Since $X_1$ and $X_2$ are independent, we know the MGF of $Y = X_1 + X_2$ decomposes as

$M_Y(t) = M_{X_1}(t) M_{X_2}(t). \tag{A15}$

The fact that summing independent random variables reduces to multiplying their MGFs is an important property of MGFs. See (Shao, 2003), around equation $1.58$ , for a discussion. Thus, the MGF of $Y$ must be

$\Bigg(\frac{\beta}{\beta - t}\Bigg)^{\alpha_1} \Bigg(\frac{\beta}{\beta - t}\Bigg)^{\alpha_2} = \Bigg(\frac{\beta}{\beta - t}\Bigg)^{\alpha_1 + \alpha_2}, \tag{A16}$

which means that $Y \sim \text{Gamma}(\alpha_1 + \alpha_2, \beta)$ . I’m not sure how I would have approached this problem using the cumulative distribution or probability density functions.

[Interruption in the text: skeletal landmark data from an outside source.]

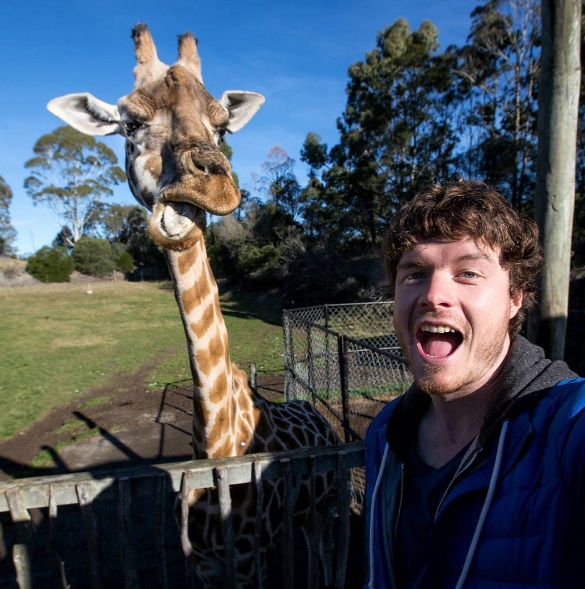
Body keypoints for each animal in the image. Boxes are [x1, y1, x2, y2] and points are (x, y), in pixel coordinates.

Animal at [49, 24, 342, 588]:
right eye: (129, 123)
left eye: (224, 127)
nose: (211, 184)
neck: (218, 444)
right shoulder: (204, 565)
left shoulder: (250, 560)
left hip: (327, 503)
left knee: (325, 553)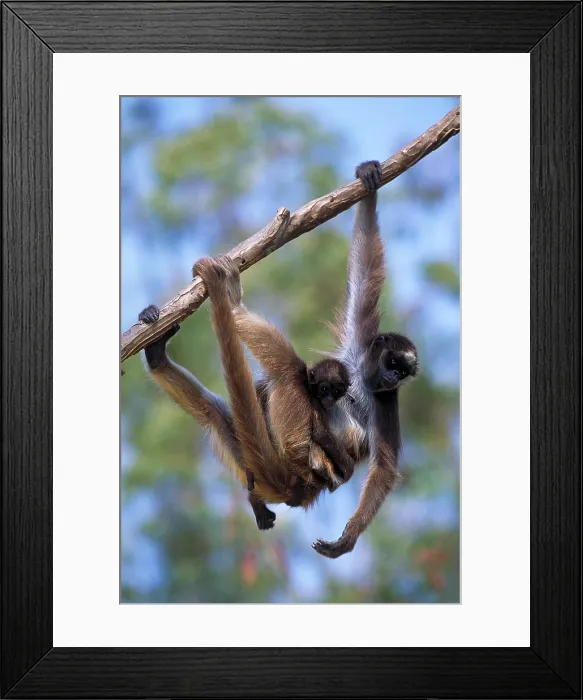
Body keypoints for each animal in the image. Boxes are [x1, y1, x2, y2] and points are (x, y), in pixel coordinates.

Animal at [138, 256, 354, 532]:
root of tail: (295, 484)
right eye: (325, 389)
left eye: (334, 391)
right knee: (213, 413)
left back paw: (233, 302)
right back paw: (156, 356)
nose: (327, 398)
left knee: (285, 367)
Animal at [309, 159, 419, 559]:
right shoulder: (361, 339)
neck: (362, 376)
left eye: (402, 374)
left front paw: (349, 536)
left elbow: (384, 468)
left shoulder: (387, 401)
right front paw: (369, 178)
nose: (393, 378)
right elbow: (366, 267)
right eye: (393, 364)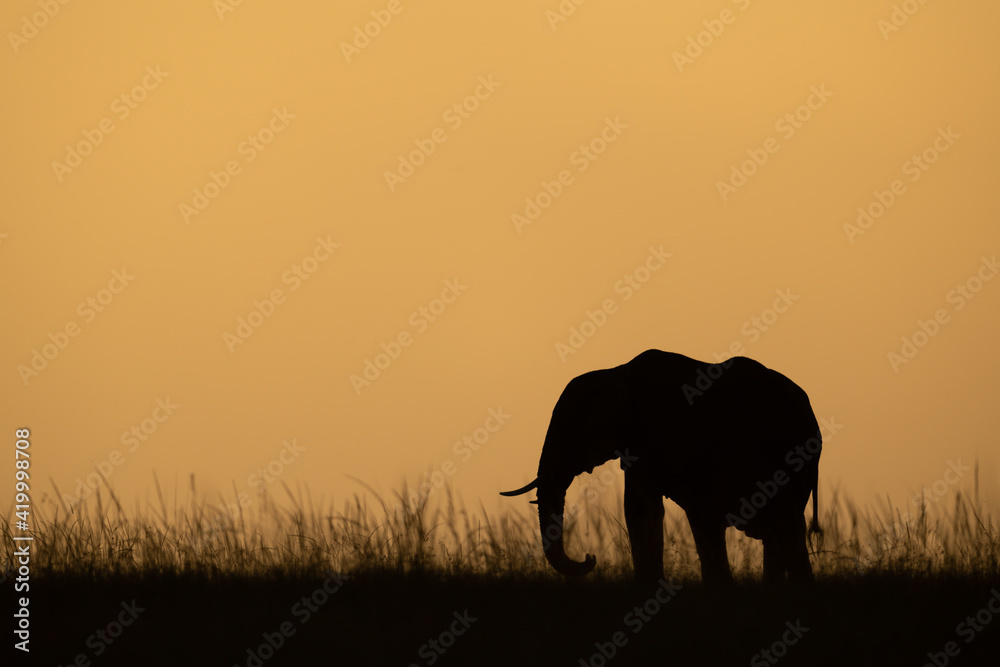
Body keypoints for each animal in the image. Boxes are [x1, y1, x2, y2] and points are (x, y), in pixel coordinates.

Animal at [501, 349, 822, 585]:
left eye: (568, 431)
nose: (590, 557)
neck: (617, 372)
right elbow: (642, 512)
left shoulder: (660, 438)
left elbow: (650, 511)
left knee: (778, 527)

To derive the MGF of the gamma distribution ourselves, note that

$\begin{aligned} M_{X}(t) &= \mathbb{E}[e^{tX}] \\ &= \int_{0}^{\infty} e^{tx} \frac{\beta^{\alpha}}{\Gamma(\alpha)} x^{\alpha - 1} e^{-\beta x} \text{d}x \\ &= \frac{\beta^{\alpha}}{\Gamma(\alpha)} \int_{0}^{\infty} e^{tx} x^{\alpha - 1} e^{-\beta x} \text{d}x \\ &= \frac{\beta^{\alpha}}{\Gamma(\alpha)} \int_{0}^{\infty} x^{\alpha - 1} e^{-x(\beta - t)} \text{d}x \\ &\stackrel{\star}{=} \frac{\beta^{\alpha}}{\Gamma(\alpha)} \frac{\Gamma(\alpha)}{(\beta - t)^{\alpha}} \\ &= \Bigg(\frac{\beta}{\beta - t}\Bigg)^{\alpha}. \end{aligned} \tag{A17}$

Step $\star$ holds because

$\int_{0}^{\infty} x^{a} e^{-bx} = \frac{\Gamma(a+1)}{b^{a+1}}. \tag{A18}$

Dey, S., Al-Zahrani, B., & Basloom, S. (2017). Dagum distribution: Properties and different methods of estimation. International Journal of Statistics and Probability, 6(2), 74–92.
Darlington, R. B. (1970). Is kurtosis really “peakedness?” The American Statistician, 24(2), 19–22.
Westfall, P. H. (2014). Kurtosis as peakedness, 1905–2014. RIP. The American Statistician, 68(3), 191–195.
Moors, J. J. A. (1986). The meaning of kurtosis: Darlington reexamined. The American Statistician, 40(4), 283–284.
Shao, J. (2003). Mathematical statistics.